Tucked away in the back streets of St Ives, Trewyn Studio and garden – owned and managed by the Tate Gallery since 1980 – is a unique exhibition of the works of Barbara Hepworth, one of the most influential artists of the twentieth century.
THE HISTORY OF THE BARBARA HEPWORTH MUSEUM AND SCULPTURE GARDEN
Barbara Hepworth moved to Cornwall with her husband and their young children at the outbreak of the Second World War. Trewyn Studio became her home and workplace in 1949, and Barbara remained there until her death in 1975. Barbara’s wish was for the studio – now known as the Barbara Hepworth Museum – to become a museum of her work.
Barbara’s work at Trewyn Studio began initially with wood and stone carvings. In the 1950s, she started working with bronze, and created many remarkable sculptures too large to be displayed indoors – so these works were moved outside, to the garden. To this day, the majority of the bronze sculptures are located exactly where Barbara placed them.
WHAT IS THERE TO SEE AND DO?
Barbara Hepworth’s works are beautifully exhibited both in Trewyn Studio and its garden.
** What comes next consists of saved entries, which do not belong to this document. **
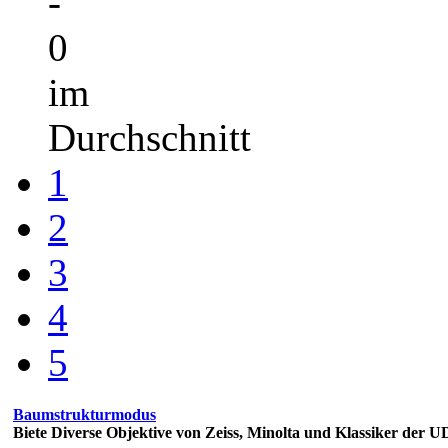
-
0
im
Durchschnitt
1
2
3
4
5
Baumstrukturmodus
Biete Diverse Objektive von Zeiss, Minolta und Klassiker der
Learn all about the internationally-acclaimed artist and her life in Cornwall; guided tours of the museum and garden are available on a daily basis.
Current exhibitions (as at July 2016) include a bronze sculpture titled Figure for Landscape (from 1959-1960), Sculpture with Colour from 1940, Garden Sculpture (Model for Meridian) from 1958 and Conversation with Magic Stones from 1973.
The museum curators also host various events throughout the year; for example, breakfast talks about Barbara Hepworth and her life, and out-of-hours tours, which members of the Tate St Ives are invited to come along to.
Private guided tours and workshops can also be arranged to suit your own requirements.